I got to our room and threw the door open. I hurried inside, feeling antsy as I checked everything. The windows. The closets. Under the beds. Behind the shower curtains.

He was in the kitchen as I was looking inside the oven.

“Who’s going to hide in an oven, Nik?” he said, amused.

I straightened. “Don’t,” I said, hurt.

The thing about being obsessive is that you know you’re being obsessive. That’s what people don’t understand about it. They think you really think there’s danger. I knew there wasn’t any danger, but I had to look for it anyway.

It was habit, that was part of it.

It was ritual also.

I do my rituals, and then I am safe, and then I can relax.

Except, of course, I never did actually feel safe, so I knew the rituals were just a bandaid. They held it all off, like a dam against the rush of horror that was the entire outside world, except there was no way to hold all that off. The outside world was there, and it was a horror. And the thing about that kind of horror is that it strikes when you’re not expecting it. It surges up out of the shadows and stabs you when you’re thinking about other things.

And you were left gasping, wondering why you weren’t looking for danger, why you’d let your damned guard down.

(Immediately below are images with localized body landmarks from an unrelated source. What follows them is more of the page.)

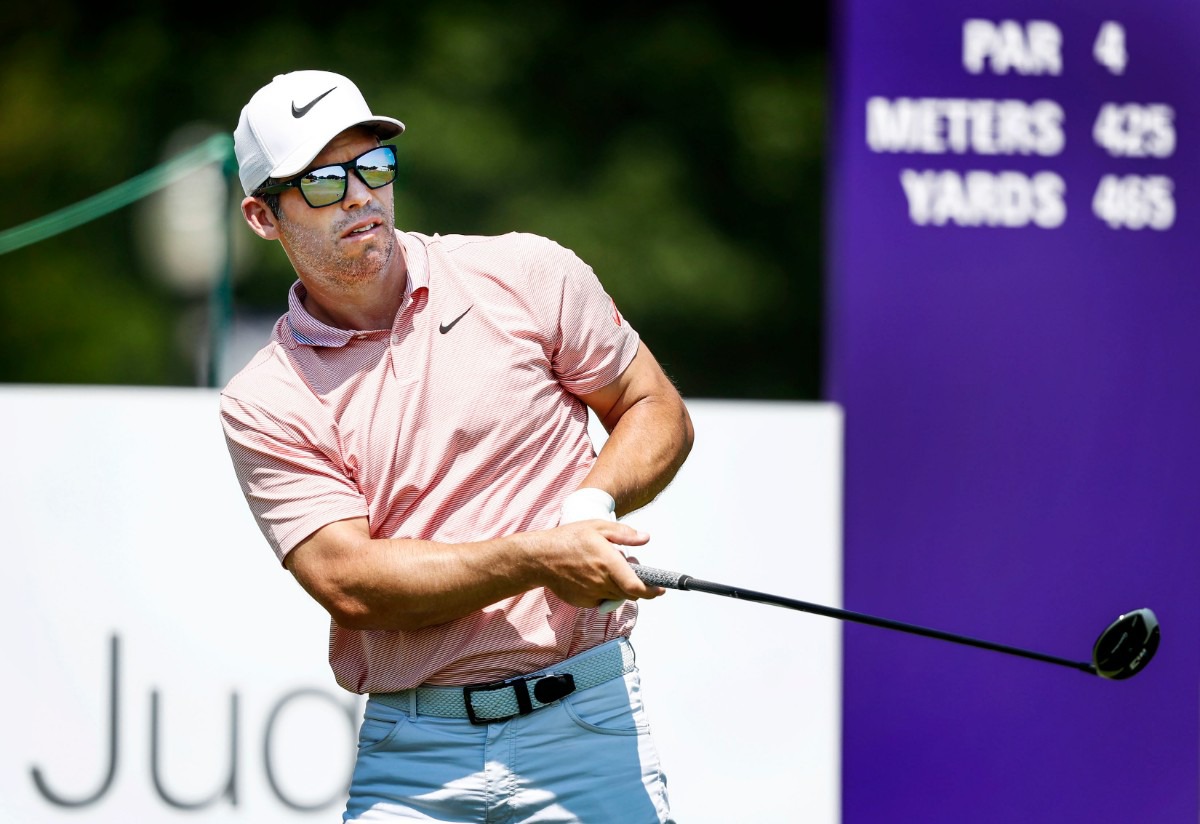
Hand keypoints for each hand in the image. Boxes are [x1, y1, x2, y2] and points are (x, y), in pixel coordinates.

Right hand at [550, 493, 660, 610]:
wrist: (539, 557)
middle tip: (628, 568)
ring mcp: (591, 595)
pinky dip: (604, 592)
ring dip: (619, 588)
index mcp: (608, 563)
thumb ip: (624, 534)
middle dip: (636, 585)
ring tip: (608, 569)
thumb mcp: (598, 527)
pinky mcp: (582, 602)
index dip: (652, 592)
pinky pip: (601, 600)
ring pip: (616, 597)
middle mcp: (601, 582)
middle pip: (629, 593)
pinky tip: (593, 576)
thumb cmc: (569, 538)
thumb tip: (645, 538)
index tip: (660, 590)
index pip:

He bowed his head. “You’re actually angry with me.”

I slammed the oven closed.

I was angry.

Was it Johannes that I was truly angry with, or was it that omega? Or myself? Or Dmitri?

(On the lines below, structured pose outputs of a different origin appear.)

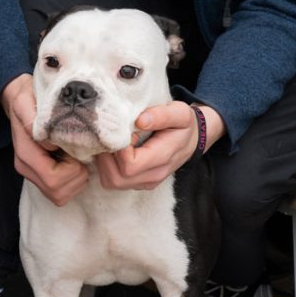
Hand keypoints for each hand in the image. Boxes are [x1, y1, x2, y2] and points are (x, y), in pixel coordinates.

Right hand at [1, 73, 88, 205]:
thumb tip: (49, 141)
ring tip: (75, 157)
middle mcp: (25, 167)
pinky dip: (71, 182)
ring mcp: (31, 174)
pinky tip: (71, 162)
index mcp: (24, 152)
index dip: (72, 166)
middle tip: (79, 153)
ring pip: (59, 196)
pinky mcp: (39, 176)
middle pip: (57, 191)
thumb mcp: (27, 99)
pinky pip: (59, 194)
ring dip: (75, 179)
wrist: (18, 99)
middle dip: (76, 175)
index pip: (53, 177)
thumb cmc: (27, 97)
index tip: (76, 146)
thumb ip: (33, 117)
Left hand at [94, 101, 222, 190]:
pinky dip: (107, 166)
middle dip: (107, 155)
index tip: (122, 130)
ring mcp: (144, 183)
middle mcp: (152, 177)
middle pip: (116, 178)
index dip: (119, 148)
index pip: (129, 165)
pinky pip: (113, 181)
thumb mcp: (180, 113)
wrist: (191, 140)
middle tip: (112, 135)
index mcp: (163, 159)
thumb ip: (162, 115)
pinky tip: (115, 149)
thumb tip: (140, 121)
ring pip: (111, 181)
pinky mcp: (137, 183)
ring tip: (113, 141)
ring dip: (104, 161)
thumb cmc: (183, 125)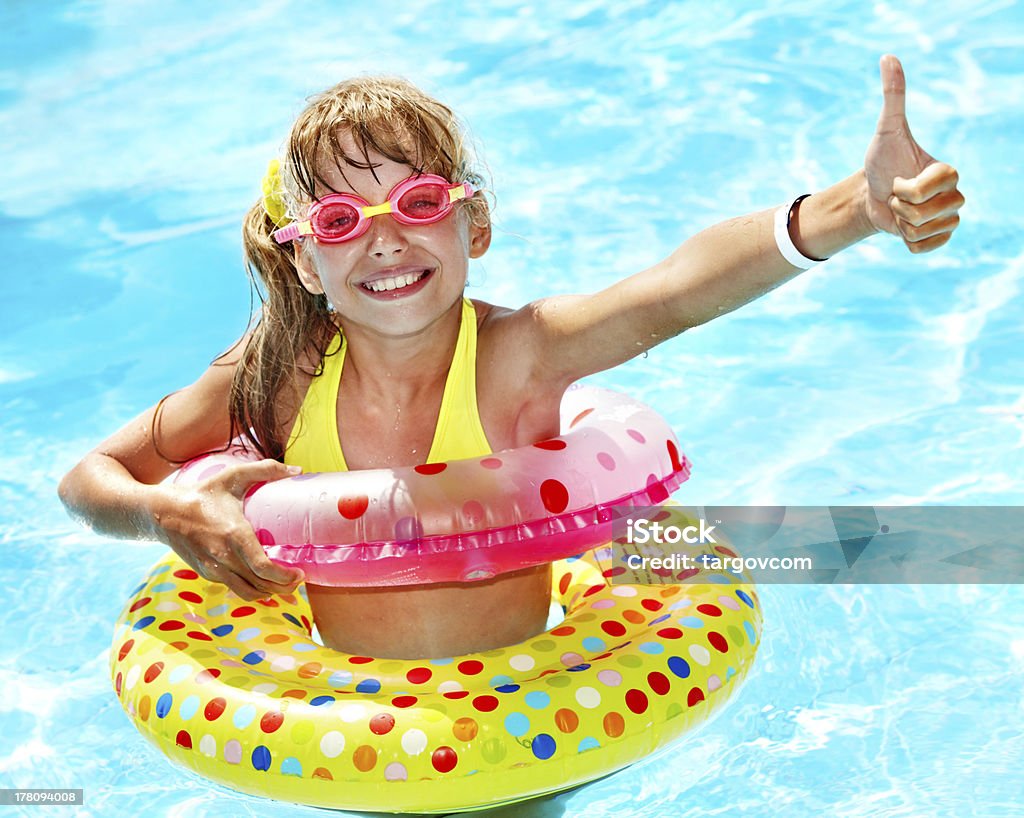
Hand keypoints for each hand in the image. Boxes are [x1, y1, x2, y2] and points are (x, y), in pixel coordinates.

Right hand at [151, 459, 304, 600]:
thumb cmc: (202, 493)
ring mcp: (214, 568)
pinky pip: (235, 587)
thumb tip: (297, 469)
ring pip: (247, 592)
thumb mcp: (233, 476)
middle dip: (284, 587)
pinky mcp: (207, 573)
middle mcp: (223, 557)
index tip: (300, 573)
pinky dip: (252, 588)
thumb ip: (266, 469)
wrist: (163, 513)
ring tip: (284, 583)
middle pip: (260, 584)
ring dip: (269, 592)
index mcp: (233, 535)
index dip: (285, 576)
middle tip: (298, 579)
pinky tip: (263, 580)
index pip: (263, 568)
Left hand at [863, 55, 964, 252]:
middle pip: (926, 213)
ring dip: (901, 223)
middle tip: (897, 195)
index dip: (906, 188)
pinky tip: (903, 228)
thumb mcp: (886, 130)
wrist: (869, 193)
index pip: (929, 188)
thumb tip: (888, 57)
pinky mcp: (938, 240)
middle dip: (900, 206)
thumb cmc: (881, 161)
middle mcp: (955, 195)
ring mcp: (948, 219)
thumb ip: (893, 96)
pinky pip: (921, 248)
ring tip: (900, 209)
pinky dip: (905, 241)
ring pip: (922, 231)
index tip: (899, 179)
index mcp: (949, 172)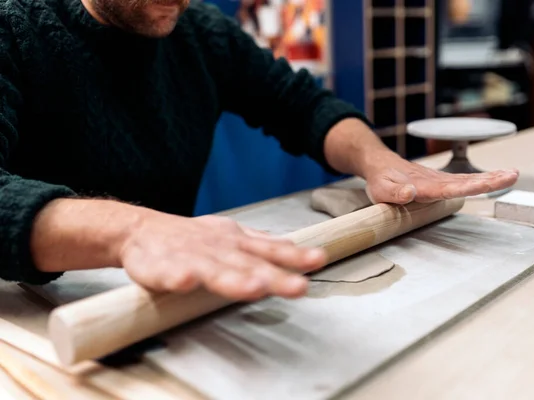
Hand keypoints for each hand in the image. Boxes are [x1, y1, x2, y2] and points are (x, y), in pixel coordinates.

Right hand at [119, 211, 326, 299]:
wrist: (142, 230)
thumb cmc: (191, 237)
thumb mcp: (230, 235)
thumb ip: (261, 243)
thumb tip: (294, 246)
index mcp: (235, 243)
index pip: (270, 250)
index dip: (294, 256)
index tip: (318, 260)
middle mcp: (218, 249)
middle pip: (248, 265)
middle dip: (274, 276)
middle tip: (298, 286)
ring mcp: (190, 257)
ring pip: (214, 270)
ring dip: (234, 279)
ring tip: (254, 288)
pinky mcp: (161, 266)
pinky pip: (169, 273)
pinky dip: (177, 277)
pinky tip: (184, 282)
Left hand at [362, 150, 518, 203]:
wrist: (380, 165)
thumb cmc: (380, 179)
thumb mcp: (380, 189)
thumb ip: (394, 192)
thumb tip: (410, 192)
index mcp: (424, 186)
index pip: (450, 187)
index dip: (470, 186)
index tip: (487, 184)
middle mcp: (435, 181)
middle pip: (466, 180)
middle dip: (489, 179)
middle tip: (512, 176)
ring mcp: (439, 180)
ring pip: (468, 178)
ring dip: (490, 177)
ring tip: (512, 175)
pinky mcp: (440, 181)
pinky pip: (463, 179)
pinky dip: (481, 178)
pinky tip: (495, 178)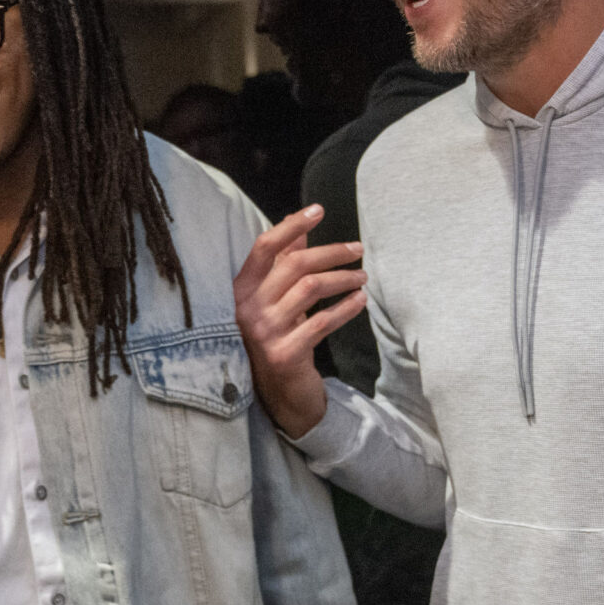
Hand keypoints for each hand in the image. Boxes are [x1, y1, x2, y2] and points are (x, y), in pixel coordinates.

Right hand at [233, 205, 366, 439]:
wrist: (278, 394)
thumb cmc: (277, 337)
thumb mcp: (274, 299)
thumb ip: (282, 264)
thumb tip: (297, 228)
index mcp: (241, 289)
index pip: (263, 247)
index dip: (291, 225)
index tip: (319, 210)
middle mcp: (247, 308)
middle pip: (294, 264)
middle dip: (332, 252)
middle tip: (358, 250)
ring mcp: (264, 332)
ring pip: (311, 288)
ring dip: (343, 278)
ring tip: (362, 276)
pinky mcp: (284, 354)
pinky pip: (322, 322)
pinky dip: (346, 308)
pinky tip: (360, 301)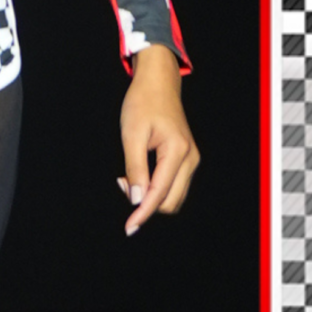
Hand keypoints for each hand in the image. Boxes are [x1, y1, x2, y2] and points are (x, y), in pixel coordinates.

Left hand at [117, 43, 198, 235]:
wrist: (158, 83)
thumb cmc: (143, 103)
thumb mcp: (131, 135)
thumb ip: (134, 168)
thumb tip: (135, 199)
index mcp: (178, 152)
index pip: (159, 193)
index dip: (142, 212)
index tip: (129, 227)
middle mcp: (190, 159)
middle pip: (170, 201)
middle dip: (145, 204)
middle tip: (121, 184)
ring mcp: (191, 159)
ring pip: (173, 195)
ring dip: (150, 197)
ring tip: (126, 179)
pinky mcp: (187, 159)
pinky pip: (173, 184)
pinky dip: (155, 188)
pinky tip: (138, 177)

Maybe it was Dmitri for doing this to us. What kind of sadistic asshole did this to his lover and his friend? He must have known what it would be like to be in the omega’s presence. After all, he’d had that dinner with her, and he hadn’t even managed to go back to her after he’d been called away. He knew.

I clenched my hands into fists and released them.

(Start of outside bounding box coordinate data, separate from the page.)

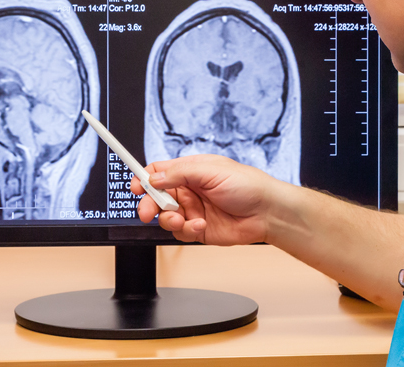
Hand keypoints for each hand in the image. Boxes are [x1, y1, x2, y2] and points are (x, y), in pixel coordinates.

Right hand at [132, 154, 282, 244]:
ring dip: (169, 219)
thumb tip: (154, 177)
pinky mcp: (198, 230)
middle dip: (149, 204)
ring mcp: (193, 210)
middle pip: (156, 197)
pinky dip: (186, 230)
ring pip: (165, 217)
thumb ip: (179, 173)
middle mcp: (189, 190)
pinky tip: (200, 225)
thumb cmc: (248, 185)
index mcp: (190, 171)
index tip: (136, 186)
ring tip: (182, 219)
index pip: (158, 172)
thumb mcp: (211, 171)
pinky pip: (180, 232)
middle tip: (147, 211)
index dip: (144, 178)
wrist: (267, 212)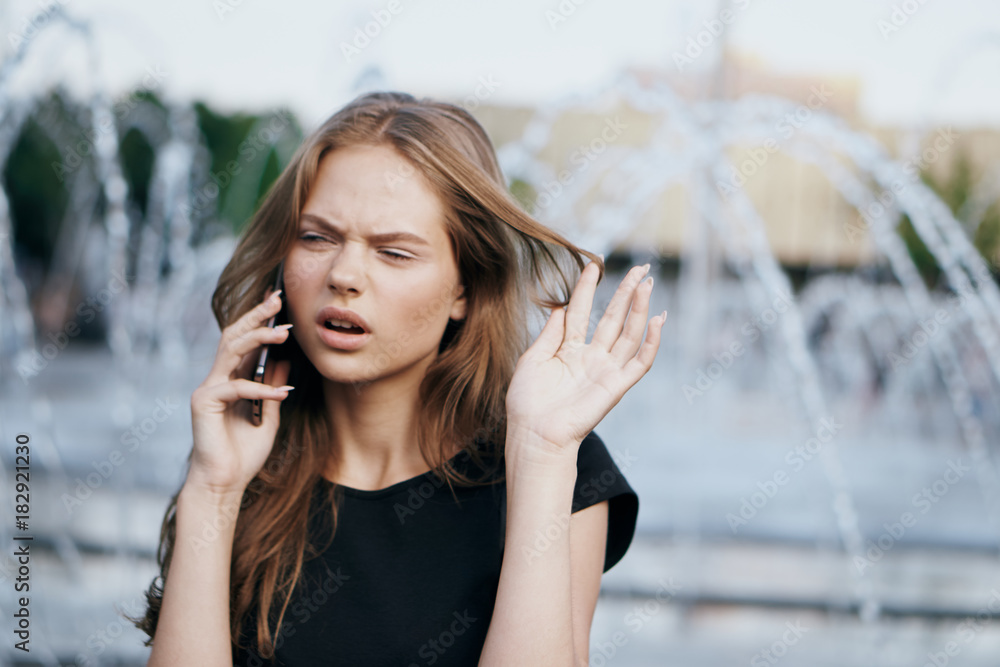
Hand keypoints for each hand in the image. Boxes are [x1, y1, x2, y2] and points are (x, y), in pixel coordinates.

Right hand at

Then I looked Johannes up and down. “All right,” I said with a sigh. “Take off your shirt and go kneel next to the bed with your arms behind your back. Do not move. Do not speak.”

He sucked in a breath. “Okay, okay, good. I thought… you said it wasn’t a game—”

“We’re wound up and we need a release,” I said.

“Fuck yes, we do,” he breathed. He held my gaze, his scent rising.

“Go,” I said in a quiet voice.

He went.

I stayed in the kitchen, running my fingers over the countertop. What was the purpose of these elaborate suites? No one who stayed here cooked in these kitchens.

I opened up several of the drawers, not because I thought anyone was in them, necessarily, but because… well… there could be explosives? There could be surveillance devices? There could…

No one’s after you, Nikolai, I told myself.

Funny how knowing that didn’t make any difference, though.